We think that power will still flow because at the end of the day, there’s a market for that energy and the energy will go to where the money is. There’s nothing in the Brexit legislation that would prevent the import of energy from Europe, so we’re pretty comfortable with that.
As you look into the longer term, obviously, it’s a question for interconnector developers as to whether the financial security and stability of the two markets remains investable.
But that’s a question for the network interconnector developers, not for the ESO. But in the future energy scenarios we’re still predicting a significant increase in interconnection with Europe.
Could you talk me through the probabilistic approach that you’re looking into taking?

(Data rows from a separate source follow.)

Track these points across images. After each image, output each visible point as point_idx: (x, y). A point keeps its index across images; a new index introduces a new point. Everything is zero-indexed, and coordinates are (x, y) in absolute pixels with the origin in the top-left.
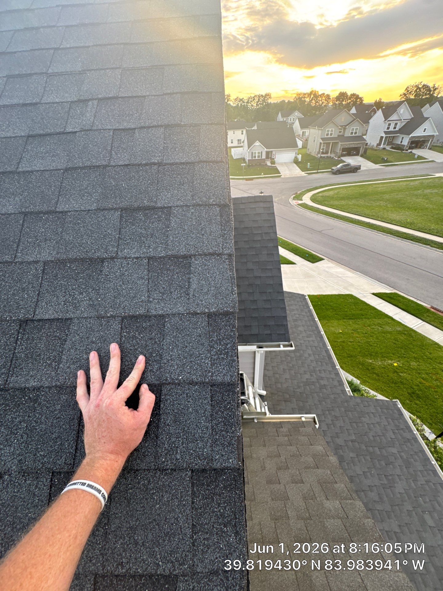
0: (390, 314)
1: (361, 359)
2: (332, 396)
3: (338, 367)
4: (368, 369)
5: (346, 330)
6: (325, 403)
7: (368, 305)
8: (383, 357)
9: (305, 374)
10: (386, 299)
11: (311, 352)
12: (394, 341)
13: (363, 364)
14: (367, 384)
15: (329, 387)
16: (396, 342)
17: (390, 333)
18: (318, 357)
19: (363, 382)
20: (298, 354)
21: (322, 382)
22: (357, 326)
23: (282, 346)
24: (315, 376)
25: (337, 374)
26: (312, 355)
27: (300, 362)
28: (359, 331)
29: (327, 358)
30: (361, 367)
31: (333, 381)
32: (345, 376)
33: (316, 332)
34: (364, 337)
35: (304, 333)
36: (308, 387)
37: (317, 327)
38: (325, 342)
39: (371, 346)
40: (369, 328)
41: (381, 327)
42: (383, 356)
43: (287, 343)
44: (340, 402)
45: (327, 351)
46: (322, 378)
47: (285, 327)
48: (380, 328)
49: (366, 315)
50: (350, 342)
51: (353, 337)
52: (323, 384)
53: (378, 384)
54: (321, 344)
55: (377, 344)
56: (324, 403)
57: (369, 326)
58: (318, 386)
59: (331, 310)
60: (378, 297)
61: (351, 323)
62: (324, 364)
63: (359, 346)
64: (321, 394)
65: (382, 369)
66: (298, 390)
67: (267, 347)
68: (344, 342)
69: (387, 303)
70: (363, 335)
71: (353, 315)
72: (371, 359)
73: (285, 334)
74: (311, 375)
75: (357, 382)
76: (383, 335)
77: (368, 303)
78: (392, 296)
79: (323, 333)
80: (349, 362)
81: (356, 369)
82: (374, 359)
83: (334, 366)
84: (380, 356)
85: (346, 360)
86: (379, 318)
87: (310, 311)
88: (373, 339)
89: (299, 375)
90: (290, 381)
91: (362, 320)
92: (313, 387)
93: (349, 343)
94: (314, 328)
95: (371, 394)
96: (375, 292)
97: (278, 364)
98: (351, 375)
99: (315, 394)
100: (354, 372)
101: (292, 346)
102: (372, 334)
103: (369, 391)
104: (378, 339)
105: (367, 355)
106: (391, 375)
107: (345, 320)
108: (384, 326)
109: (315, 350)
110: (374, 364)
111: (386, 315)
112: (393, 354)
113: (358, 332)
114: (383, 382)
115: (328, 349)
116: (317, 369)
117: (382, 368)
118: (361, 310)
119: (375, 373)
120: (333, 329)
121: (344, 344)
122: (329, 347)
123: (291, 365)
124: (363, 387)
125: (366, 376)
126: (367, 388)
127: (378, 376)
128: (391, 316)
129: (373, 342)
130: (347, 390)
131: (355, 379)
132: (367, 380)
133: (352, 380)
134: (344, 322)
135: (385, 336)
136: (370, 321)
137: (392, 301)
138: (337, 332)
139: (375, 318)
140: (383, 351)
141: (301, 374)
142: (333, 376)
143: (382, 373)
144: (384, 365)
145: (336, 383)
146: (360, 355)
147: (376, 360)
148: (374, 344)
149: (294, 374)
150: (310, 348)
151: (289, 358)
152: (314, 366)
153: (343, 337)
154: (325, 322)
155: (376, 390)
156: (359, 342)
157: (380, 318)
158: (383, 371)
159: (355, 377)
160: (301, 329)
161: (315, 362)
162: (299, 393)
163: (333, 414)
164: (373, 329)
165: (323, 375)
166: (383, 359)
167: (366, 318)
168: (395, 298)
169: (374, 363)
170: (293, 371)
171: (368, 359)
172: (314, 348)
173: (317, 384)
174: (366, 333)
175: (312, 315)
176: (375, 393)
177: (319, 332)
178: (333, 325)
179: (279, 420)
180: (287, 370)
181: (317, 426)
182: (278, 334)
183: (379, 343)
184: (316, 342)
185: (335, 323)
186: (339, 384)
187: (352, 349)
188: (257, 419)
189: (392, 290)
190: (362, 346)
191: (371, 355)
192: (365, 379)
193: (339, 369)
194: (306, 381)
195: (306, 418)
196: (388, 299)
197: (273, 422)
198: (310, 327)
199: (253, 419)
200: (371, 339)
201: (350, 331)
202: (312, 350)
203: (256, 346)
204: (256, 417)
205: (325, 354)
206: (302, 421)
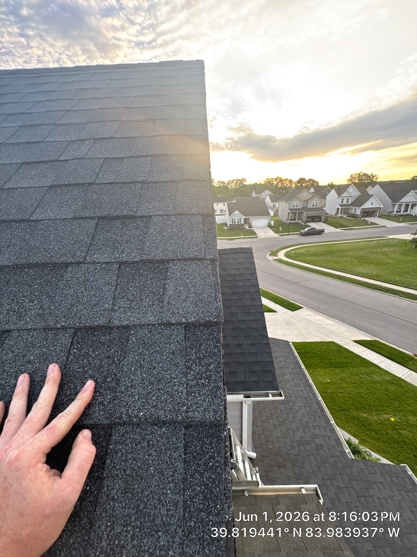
0: (376, 362)
1: (355, 413)
2: (331, 460)
3: (333, 422)
4: (364, 425)
5: (334, 380)
6: (325, 468)
7: (352, 353)
8: (377, 410)
9: (298, 430)
10: (369, 347)
11: (301, 404)
12: (386, 392)
13: (358, 420)
14: (367, 443)
15: (326, 447)
16: (388, 393)
17: (380, 383)
18: (309, 410)
19: (362, 442)
20: (288, 407)
21: (319, 442)
22: (344, 375)
23: (270, 395)
24: (309, 433)
25: (333, 431)
26: (303, 407)
27: (291, 416)
28: (347, 380)
29: (319, 410)
30: (356, 422)
31: (329, 439)
32: (343, 435)
33: (304, 381)
34: (354, 387)
35: (292, 381)
36: (303, 448)
37: (305, 376)
38: (315, 393)
39: (363, 397)
40: (357, 377)
41: (369, 376)
42: (377, 409)
43: (276, 391)
44: (341, 468)
45: (318, 403)
46: (317, 436)
47: (272, 373)
48: (368, 378)
49: (352, 363)
50: (340, 393)
51: (342, 388)
52: (319, 443)
53: (378, 444)
54: (311, 395)
55: (369, 395)
56: (323, 469)
57: (357, 375)
58: (314, 446)
59: (316, 358)
60: (360, 344)
61: (338, 372)
62: (317, 418)
63: (350, 397)
64: (318, 457)
65: (379, 425)
66: (292, 452)
67: (255, 396)
68: (333, 393)
69: (369, 350)
70: (352, 385)
71: (339, 363)
72: (365, 413)
73: (272, 381)
74: (305, 433)
75: (355, 441)
76: (373, 385)
77: (351, 350)
78: (374, 344)
79: (311, 382)
80: (342, 417)
81: (351, 425)
82: (369, 413)
83: (328, 421)
84: (374, 409)
85: (339, 414)
86: (365, 367)
87: (295, 358)
88: (363, 390)
89: (291, 432)
90: (282, 439)
91: (349, 369)
92: (308, 447)
93: (340, 395)
94: (302, 376)
95: (373, 457)
96: (357, 339)
97: (268, 418)
99: (312, 457)
100: (350, 429)
101: (281, 396)
102: (361, 384)
103: (370, 453)
104: (368, 390)
105: (360, 409)
106: (390, 432)
107: (331, 369)
108: (371, 375)
109: (305, 401)
110: (369, 419)
111: (372, 363)
112: (388, 407)
113: (347, 382)
114: (384, 442)
115: (319, 400)
116: (311, 425)
117: (380, 424)
118: (345, 358)
119: (373, 430)
120: (320, 378)
121: (333, 395)
122: (320, 398)
123: (281, 420)
124: (363, 448)
125: (364, 434)
126: (367, 449)
127: (377, 434)
128: (377, 364)
129: (364, 393)
130: (347, 451)
131: (352, 438)
132: (366, 439)
133: (349, 439)
134: (331, 371)
135: (375, 386)
136: (357, 370)
137: (374, 348)
138: (325, 381)
139: (362, 367)
140: (376, 403)
141: (293, 431)
142: (329, 433)
143: (381, 430)
144: (381, 420)
145: (333, 443)
146: (353, 408)
147: (371, 415)
148: (365, 395)
149: (286, 431)
150: (299, 399)
151: (278, 410)
152: (306, 421)
153: (332, 387)
154: (311, 371)
155: (378, 452)
156: (349, 393)
157: (366, 367)
158: (381, 428)
159: (352, 435)
160: (288, 377)
161: (307, 416)
162: (293, 456)
164: (361, 378)
165: (317, 432)
166: (378, 413)
167: (352, 366)
168: (377, 345)
169: (369, 417)
170: (284, 428)
171: (361, 413)
172: (304, 399)
173: (313, 443)
174: (355, 383)
175: (298, 363)
176: (378, 456)
177: (307, 381)
178: (320, 374)
179: (274, 494)
180: (278, 426)
181: (321, 501)
182: (265, 381)
183: (370, 394)
184: (305, 392)
185: (321, 372)
186: (337, 444)
187: (343, 401)
188: (249, 491)
189: (372, 338)
190: (353, 397)
191: (365, 408)
192: (362, 437)
193: (334, 424)
194: (299, 439)
195: (306, 490)
196: (371, 347)
197: (267, 496)
198: (297, 376)
199: (243, 491)
200: (361, 390)
201: (338, 381)
202: (302, 401)
203: (242, 395)
204: (248, 488)
205: (317, 407)
206: (302, 494)
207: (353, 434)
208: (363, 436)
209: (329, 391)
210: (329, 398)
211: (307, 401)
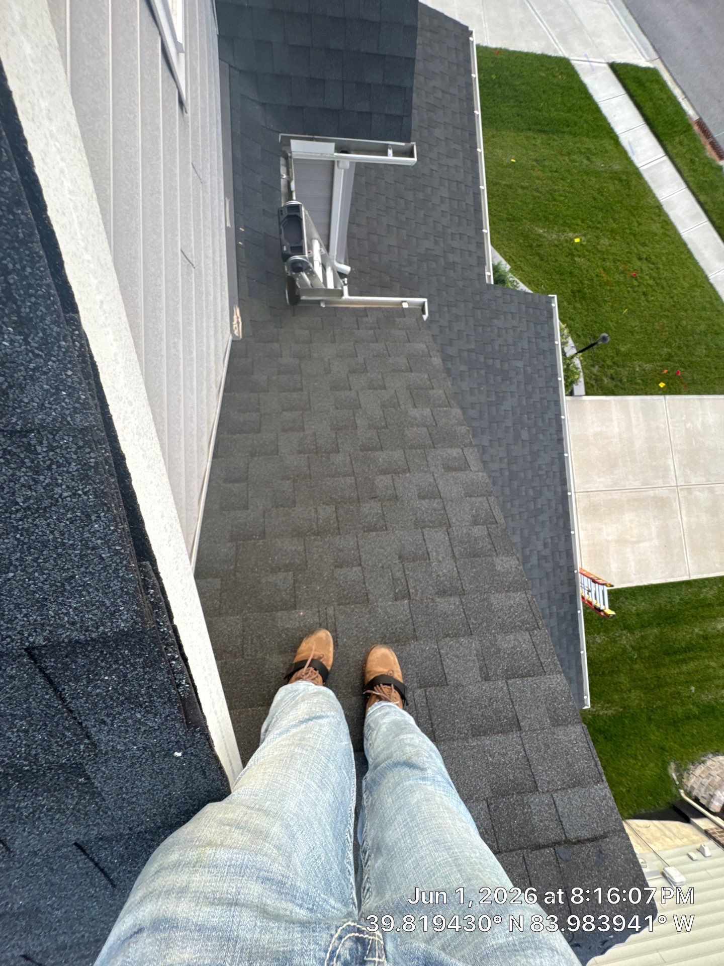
1: (527, 225)
2: (460, 284)
3: (487, 231)
4: (531, 246)
5: (524, 161)
6: (447, 293)
8: (565, 224)
9: (426, 239)
10: (630, 86)
11: (446, 194)
12: (596, 195)
13: (526, 237)
14: (520, 272)
15: (460, 266)
16: (598, 197)
17: (598, 175)
18: (456, 207)
19: (515, 269)
20: (421, 196)
21: (451, 258)
23: (390, 152)
24: (442, 245)
25: (481, 245)
26: (448, 200)
27: (421, 213)
28: (546, 163)
29: (472, 209)
30: (521, 241)
31: (470, 256)
32: (493, 256)
33: (467, 146)
34: (550, 179)
35: (443, 143)
36: (425, 265)
37: (473, 134)
38: (478, 175)
39: (555, 200)
41: (588, 159)
42: (565, 222)
43: (403, 144)
44: (470, 294)
45: (477, 194)
46: (453, 250)
47: (405, 92)
48: (585, 162)
49: (576, 124)
50: (522, 187)
51: (530, 177)
52: (451, 261)
53: (535, 274)
54: (470, 178)
55: (566, 197)
56: (444, 293)
58: (443, 264)
59: (512, 102)
60: (619, 77)
61: (539, 142)
62: (465, 221)
63: (535, 198)
64: (444, 279)
65: (553, 247)
66: (407, 269)
67: (358, 151)
68: (511, 186)
70: (550, 174)
71: (551, 121)
72: (543, 228)
73: (401, 118)
74: (436, 243)
75: (506, 267)
76: (585, 178)
77: (591, 90)
79: (481, 150)
80: (503, 230)
81: (512, 245)
82: (549, 228)
83: (480, 227)
84: (561, 223)
85: (502, 225)
86: (594, 137)
87: (469, 84)
88: (563, 186)
89: (414, 240)
90: (396, 250)
91: (563, 138)
92: (434, 265)
93: (520, 191)
94: (467, 134)
96: (619, 59)
98: (501, 254)
99: (435, 278)
100: (507, 250)
101: (412, 156)
102: (566, 174)
103: (517, 283)
105: (540, 219)
106: (562, 260)
107: (530, 134)
108: (594, 159)
109: (455, 189)
110: (544, 237)
111: (612, 129)
112: (583, 221)
113: (544, 166)
114: (545, 271)
115: (480, 189)
116: (449, 231)
117: (555, 245)
118: (569, 111)
119: (539, 254)
120: (500, 152)
121: (509, 192)
122: (483, 187)
123: (403, 218)
124: (511, 277)
125: (522, 259)
126: (516, 279)
127: (542, 260)
128: (619, 134)
129: (561, 192)
130: (487, 273)
131: (504, 262)
132: (522, 265)
133: (499, 264)
134: (528, 138)
135: (587, 180)
136: (576, 143)
137: (638, 92)
138: (506, 161)
139: (588, 137)
140: (570, 212)
141: (417, 238)
142: (472, 247)
143: (550, 254)
144: (559, 241)
145: (473, 261)
146: (528, 216)
147: (550, 232)
148: (561, 196)
149: (405, 238)
152: (445, 224)
153: (512, 175)
154: (490, 134)
156: (537, 190)
157: (597, 136)
158: (553, 253)
159: (506, 260)
160: (439, 132)
161: (449, 217)
162: (407, 274)
164: (574, 161)
165: (455, 244)
166: (562, 228)
167: (570, 133)
168: (647, 84)
169: (545, 235)
170: (405, 232)
171: (537, 226)
172: (455, 184)
173: (442, 260)
174: (556, 172)
175: (470, 99)
177: (475, 147)
178: (504, 144)
179: (363, 306)
180: (395, 228)
181: (425, 317)
182: (387, 115)
183: (569, 195)
184: (462, 171)
185: (508, 139)
186: (478, 264)
187: (519, 203)
188: (326, 302)
189: (652, 61)
190: (539, 198)
191: (547, 219)
192: (519, 263)
193: (487, 234)
194: (424, 252)
195: (409, 304)
197: (353, 308)
198: (459, 132)
199: (319, 302)
200: (560, 186)
201: (530, 162)
202: (449, 188)
203: (333, 145)
204: (325, 298)
205: (471, 202)
206: (402, 308)
207: (508, 257)
208: (521, 261)
209: (504, 183)
210: (498, 196)
211: (458, 188)
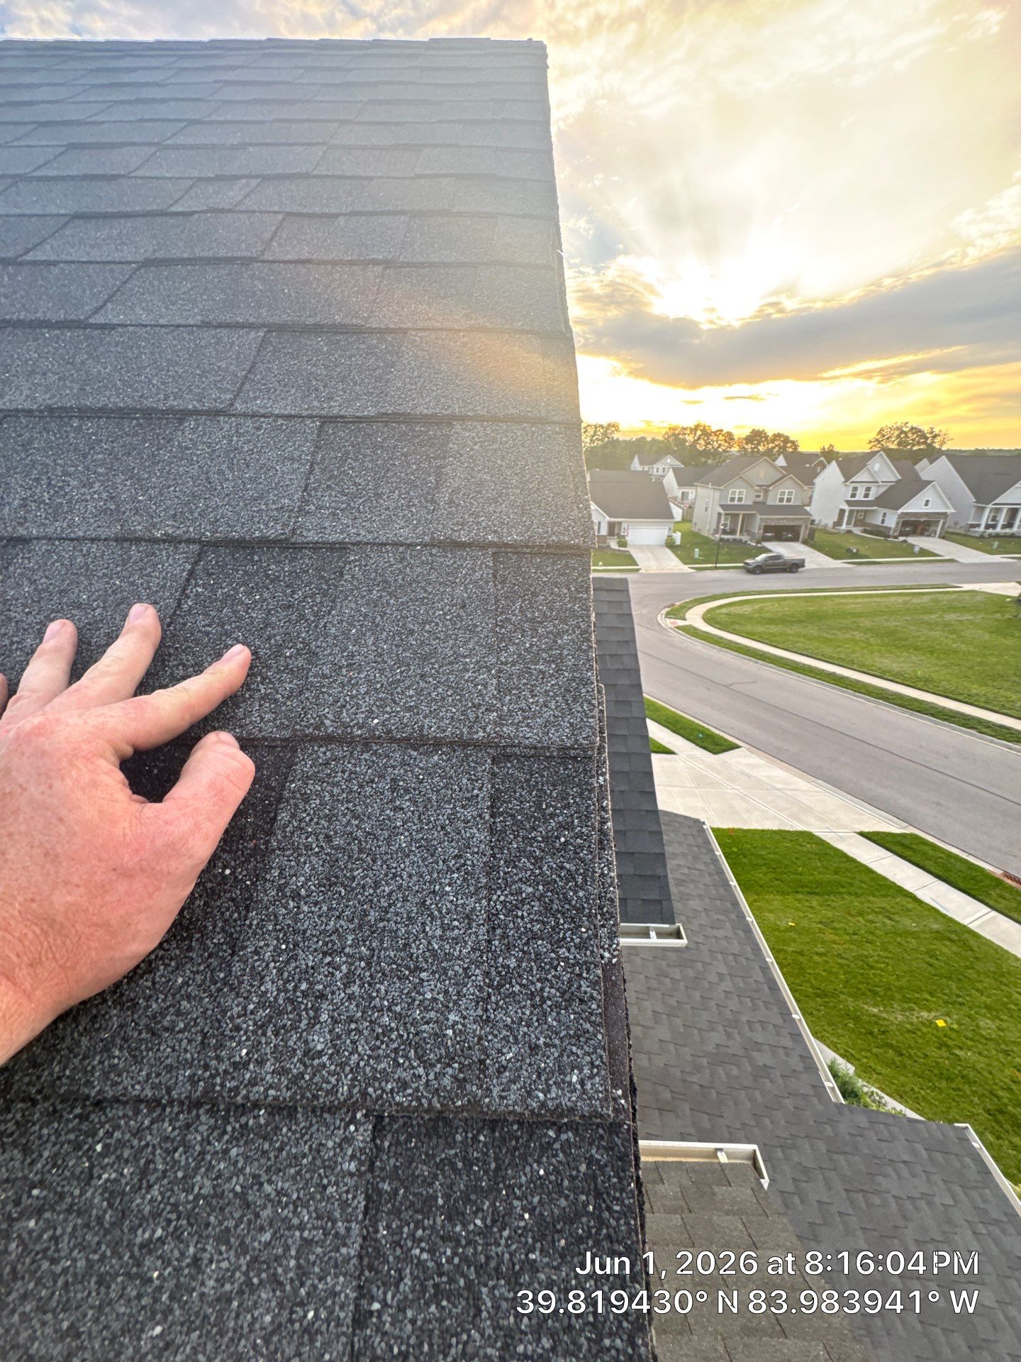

We already use a probabilistic approach for thermal. If you look at the security quality supply standards, they were developed in the 90s and they were deterministic standards.
What we’ve done since 2010 is introduce something called Connect and Manage, which means that we can connect the generation and then manage the output to handle the reinforcements we made. That led the way for us to be able to apply that principle to all of the bigger bounded capability reinforcements.
What we do in the NOA process is we look at what is the likelihood, and what are the number of hours in the year when the wind was above a certain level? What is the cost of the transmission asset that’s going to deliver that, and what actions could we take in a balancing mechanism in order to manage the flow of power across that boundary?
Then we do that cost benefit assessment. We’re looking at the value of a transmission asset and the value of the forecast constrained costs based on 20 years of wind and solar data. This allows us to look at the likelihood of that boundary being exceeded and therefore either the action taken in the balancing mechanism or the reinforcement being built. By comparing those two we can work out is a better to build the assets or to constrain generation.
You’re still developing it for a broader electrical system though, are there any challenges that remain?
The scenario I just talked about is a traditional thermal probabilistic assessment. What we’re developing is a way to make sure that probabilistic assessment is applied much more broadly across all of our activities within the electricity system operator.
Also we want to expand it into voltage probabilistic assessment, as well as just thermal. So we are just expanding that probabilistic assessment today to be much more fully utilised across all of the system.